There are times, I believe, when a nation must take to arms for absolutely legitimate reasons. Invasion is certainly one of those reasons. Ego gratification is not.
What we now call World War One, what was once called The Great War, started because of happenstance and lunacy. It became the most horrific spectacle of the 20th century because a very few number of leaders (none democratically elected) thought virtually nothing of the lives of their subjects, and cared very much about their own personal standing in the world.
Unprepared for the demands of modern warfare, military commanders blithely sent wave after wave of young men against poison gas, artillery and machine guns, then the newest weapons of mass destruction, into the certain death of direct assaults against fortified positions. Before the carnage was over, there were 35 million casualties, of whom 7 million were civilians. Cities fell to constant bombardment. Death and destruction on an unimaginable scale.
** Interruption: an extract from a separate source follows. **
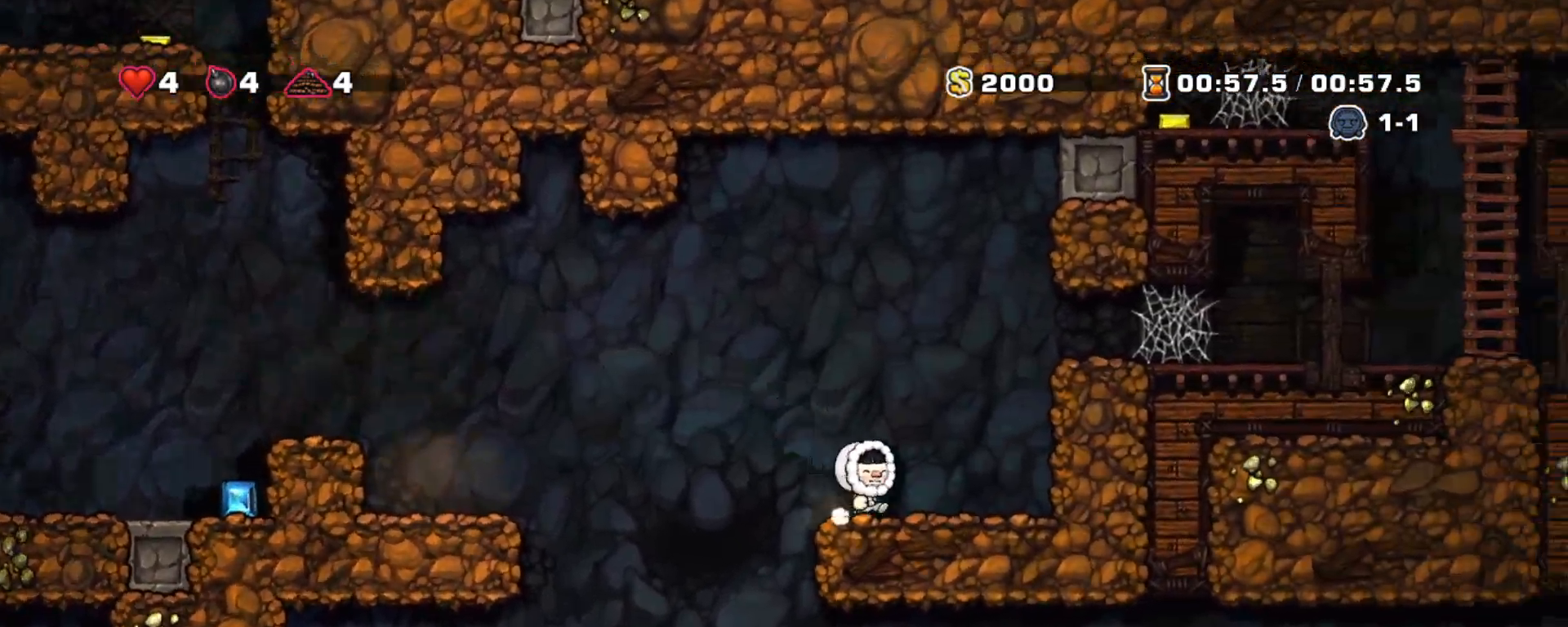
{"keys": ["right", "shift"], "events": [[133, "z", "up"], [283, "z", "down"], [417, "z", "up"]]}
The nations of Europe lost an entire generation of young men. Empires, that had sought to improve their standing in the world, collapsed. Maps were redrawn. That continent changed, more or less, permanently.
And there were the waves of war-scarred veterans returning home, changed, more or less, permanently as well. Sullen. Withdrawn. Drug-dependent. No longer able to fit within the societies they’d left.
As we Americans consider our next use of our armed forces, we would do well to ponder Europe’s ugly history of military adventure directed toward achieving uncertain aims. For unleashing weapons with illegitimate reasons, there is hell to pay.